Ces mesures visent à éliminer les disparités criantes entre établissements et à mieux protéger ceux qui vivent une perte difficile.
Plus de clarté, moins d’abus
La loi ne se contente pas de limiter les frais. Elle exige aussi des banques une réelle transparence. Désormais, chaque établissement devra :
- Publier une grille tarifaire spécifique aux successions, disponible pour les familles concernées
- Fournir dès le premier contact un détail des étapes et des coûts de la procédure
- Respecter un échéancier défini pour éviter retards et blocages
Cela devrait soulager de nombreuses familles, notamment celles confrontées à des retards ou à des démarches floues au pire moment.
Un impact concret sur les familles
Cette réforme constitue une belle avancée pour les héritiers. En plafonnant les frais, elle leur permet de mieux anticiper le coût de la succession, sans surprise ni mauvaise interprétation.
Pour les familles modestes, souvent les plus touchées par des frais bancaires injustifiés, c’est un soulagement réel. Les associations de consommateurs saluent à l’unisson un changement attendu de longue date.

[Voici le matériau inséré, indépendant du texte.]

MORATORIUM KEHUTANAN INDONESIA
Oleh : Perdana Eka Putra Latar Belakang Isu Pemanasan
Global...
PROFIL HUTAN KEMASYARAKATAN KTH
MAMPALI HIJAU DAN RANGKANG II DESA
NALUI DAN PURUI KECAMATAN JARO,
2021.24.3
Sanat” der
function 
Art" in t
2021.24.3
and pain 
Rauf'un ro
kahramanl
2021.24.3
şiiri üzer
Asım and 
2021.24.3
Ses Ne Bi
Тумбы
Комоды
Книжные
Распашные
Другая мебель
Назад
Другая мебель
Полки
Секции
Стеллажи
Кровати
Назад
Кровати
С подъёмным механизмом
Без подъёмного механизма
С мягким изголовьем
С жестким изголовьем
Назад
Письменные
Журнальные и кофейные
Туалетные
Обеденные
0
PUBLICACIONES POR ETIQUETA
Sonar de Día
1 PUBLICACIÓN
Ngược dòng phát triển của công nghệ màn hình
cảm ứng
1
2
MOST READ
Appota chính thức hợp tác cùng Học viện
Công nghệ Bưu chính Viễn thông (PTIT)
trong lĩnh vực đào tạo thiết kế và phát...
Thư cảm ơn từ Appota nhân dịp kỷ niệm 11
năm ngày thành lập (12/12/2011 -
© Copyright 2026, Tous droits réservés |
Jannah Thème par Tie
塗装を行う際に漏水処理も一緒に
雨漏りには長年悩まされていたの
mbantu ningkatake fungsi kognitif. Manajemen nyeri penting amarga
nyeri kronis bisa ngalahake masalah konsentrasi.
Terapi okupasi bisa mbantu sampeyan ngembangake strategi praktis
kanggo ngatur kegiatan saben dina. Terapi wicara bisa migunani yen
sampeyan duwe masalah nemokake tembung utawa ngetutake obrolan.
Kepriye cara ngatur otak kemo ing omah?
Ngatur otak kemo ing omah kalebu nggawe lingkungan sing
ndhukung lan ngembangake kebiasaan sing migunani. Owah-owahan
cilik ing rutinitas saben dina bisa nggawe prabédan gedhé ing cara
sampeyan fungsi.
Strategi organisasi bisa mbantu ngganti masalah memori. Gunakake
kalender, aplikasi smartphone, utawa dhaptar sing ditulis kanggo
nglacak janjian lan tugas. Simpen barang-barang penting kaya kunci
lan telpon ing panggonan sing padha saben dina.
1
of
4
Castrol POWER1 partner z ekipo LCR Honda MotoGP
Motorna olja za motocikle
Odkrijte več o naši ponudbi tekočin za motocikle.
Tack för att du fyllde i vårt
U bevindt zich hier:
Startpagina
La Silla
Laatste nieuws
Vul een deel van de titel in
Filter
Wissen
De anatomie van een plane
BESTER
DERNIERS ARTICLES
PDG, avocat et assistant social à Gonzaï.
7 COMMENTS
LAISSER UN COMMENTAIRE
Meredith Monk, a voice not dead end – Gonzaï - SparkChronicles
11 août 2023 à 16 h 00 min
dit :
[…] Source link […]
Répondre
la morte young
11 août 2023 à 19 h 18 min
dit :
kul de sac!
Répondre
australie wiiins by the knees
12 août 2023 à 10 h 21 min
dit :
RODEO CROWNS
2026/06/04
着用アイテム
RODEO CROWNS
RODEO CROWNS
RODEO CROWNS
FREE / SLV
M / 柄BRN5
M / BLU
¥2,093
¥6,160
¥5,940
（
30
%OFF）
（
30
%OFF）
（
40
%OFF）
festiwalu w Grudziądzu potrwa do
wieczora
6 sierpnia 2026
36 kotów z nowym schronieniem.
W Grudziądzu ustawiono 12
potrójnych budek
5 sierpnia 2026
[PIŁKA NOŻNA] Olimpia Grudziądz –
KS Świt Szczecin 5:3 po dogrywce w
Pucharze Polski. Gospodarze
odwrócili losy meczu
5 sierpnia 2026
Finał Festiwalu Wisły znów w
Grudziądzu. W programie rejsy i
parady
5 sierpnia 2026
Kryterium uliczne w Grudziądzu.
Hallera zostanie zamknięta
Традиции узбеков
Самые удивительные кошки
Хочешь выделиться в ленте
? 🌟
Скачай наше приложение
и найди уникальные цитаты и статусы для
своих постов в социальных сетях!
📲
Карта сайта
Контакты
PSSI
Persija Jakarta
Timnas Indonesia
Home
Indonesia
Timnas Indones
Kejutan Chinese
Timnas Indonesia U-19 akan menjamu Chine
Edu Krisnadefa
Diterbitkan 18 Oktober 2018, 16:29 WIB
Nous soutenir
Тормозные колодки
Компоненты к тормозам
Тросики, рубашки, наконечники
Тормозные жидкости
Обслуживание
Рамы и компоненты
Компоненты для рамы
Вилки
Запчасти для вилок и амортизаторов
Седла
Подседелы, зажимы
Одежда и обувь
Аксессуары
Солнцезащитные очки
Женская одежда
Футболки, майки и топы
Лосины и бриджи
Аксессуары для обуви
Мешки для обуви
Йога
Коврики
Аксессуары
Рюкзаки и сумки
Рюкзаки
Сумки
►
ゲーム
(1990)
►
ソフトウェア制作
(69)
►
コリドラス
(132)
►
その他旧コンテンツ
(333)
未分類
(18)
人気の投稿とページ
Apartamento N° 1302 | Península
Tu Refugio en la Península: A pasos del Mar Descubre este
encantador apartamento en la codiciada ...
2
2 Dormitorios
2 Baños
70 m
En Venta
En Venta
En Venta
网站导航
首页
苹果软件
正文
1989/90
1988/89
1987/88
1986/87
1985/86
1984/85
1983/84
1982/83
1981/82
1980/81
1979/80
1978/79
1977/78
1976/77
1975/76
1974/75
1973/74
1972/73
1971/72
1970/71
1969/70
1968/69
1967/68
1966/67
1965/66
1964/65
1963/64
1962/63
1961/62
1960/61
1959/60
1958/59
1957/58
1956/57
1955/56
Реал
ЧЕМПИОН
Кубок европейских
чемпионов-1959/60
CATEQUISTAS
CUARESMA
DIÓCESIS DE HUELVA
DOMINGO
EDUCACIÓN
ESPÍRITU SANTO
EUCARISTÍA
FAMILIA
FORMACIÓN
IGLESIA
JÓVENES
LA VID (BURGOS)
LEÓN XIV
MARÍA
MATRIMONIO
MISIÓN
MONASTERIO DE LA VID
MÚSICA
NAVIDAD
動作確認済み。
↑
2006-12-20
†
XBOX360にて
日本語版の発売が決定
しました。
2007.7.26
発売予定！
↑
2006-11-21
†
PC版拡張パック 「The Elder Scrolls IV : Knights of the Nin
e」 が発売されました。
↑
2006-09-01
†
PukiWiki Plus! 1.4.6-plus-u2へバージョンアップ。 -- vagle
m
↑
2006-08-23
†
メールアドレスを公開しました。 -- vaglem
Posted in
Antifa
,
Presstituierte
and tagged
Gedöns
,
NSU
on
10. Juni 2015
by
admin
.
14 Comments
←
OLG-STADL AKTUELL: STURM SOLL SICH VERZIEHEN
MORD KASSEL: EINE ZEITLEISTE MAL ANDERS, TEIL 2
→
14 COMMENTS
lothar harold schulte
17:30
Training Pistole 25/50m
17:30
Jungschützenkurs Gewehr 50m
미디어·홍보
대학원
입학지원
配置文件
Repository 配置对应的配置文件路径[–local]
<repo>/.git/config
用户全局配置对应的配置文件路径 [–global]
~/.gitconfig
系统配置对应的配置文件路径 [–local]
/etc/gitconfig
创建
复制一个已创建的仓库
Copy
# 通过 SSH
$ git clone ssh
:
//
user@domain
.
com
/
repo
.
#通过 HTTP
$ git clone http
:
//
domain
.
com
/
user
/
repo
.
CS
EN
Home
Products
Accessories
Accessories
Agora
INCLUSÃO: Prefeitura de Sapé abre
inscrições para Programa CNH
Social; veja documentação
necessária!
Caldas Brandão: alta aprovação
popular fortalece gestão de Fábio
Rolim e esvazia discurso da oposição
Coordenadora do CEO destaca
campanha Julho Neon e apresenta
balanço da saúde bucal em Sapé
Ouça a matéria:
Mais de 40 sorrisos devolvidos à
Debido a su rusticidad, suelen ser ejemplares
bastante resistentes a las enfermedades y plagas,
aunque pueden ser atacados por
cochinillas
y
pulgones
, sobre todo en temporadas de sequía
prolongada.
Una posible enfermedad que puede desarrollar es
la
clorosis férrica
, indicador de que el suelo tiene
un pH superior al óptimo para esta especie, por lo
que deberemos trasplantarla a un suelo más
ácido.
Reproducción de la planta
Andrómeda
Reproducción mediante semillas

La confiance entre les clients et leurs banques devrait aussi y gagner. Avec des règles plus claires, chacun peut se concentrer sur ce qui compte vraiment : liquider sereinement un patrimoine et respecter les volontés du défunt.
Une réforme qui s’inscrit dans une dynamique plus large
Le projet ne s’arrête pas aux frais de succession. Il s’intègre dans une ambition plus vaste de simplifier les prélèvements obligatoires. D’autres pistes sont évoquées, notamment autour de certaines taxes locales comme la redevance des ordures ménagères.
Par ailleurs, cette quête de simplicité pousse de plus en plus de Français à chercher des alternatives hors des banques traditionnelles. Placement dans l’or, assurance vie, donation de son vivant : autant de stratégies pour sécuriser sa transmission avant qu’il ne soit trop tard.
Ce que vous pouvez faire dès maintenant
Même si la loi entrera en vigueur en novembre 2025, vous pouvez déjà préparer votre succession pour éviter des blocages plus tard. Voici quelques conseils utiles :
- Échangez avec un conseiller pour connaître les meilleures options patrimoniales dans votre situation
- Informez vos proches de vos volontés de transmission pour limiter les conflits potentiels
- Gardez une trace écrite de vos décisions ou faites-les enregistrer via un notaire
La réforme promet une clôture de compte plus simple à l’avenir. Mais en anticipant dès aujourd’hui, vous facilitez la tâche à vos proches, tout en vous assurant que votre patrimoine sera respecté.
En somme, cette nouvelle loi incarne un progrès majeur. Elle donne une lecture plus juste et plus humaine du rôle des banques dans le deuil et la transmission. Un changement bienvenue… dont il faut savoir profiter.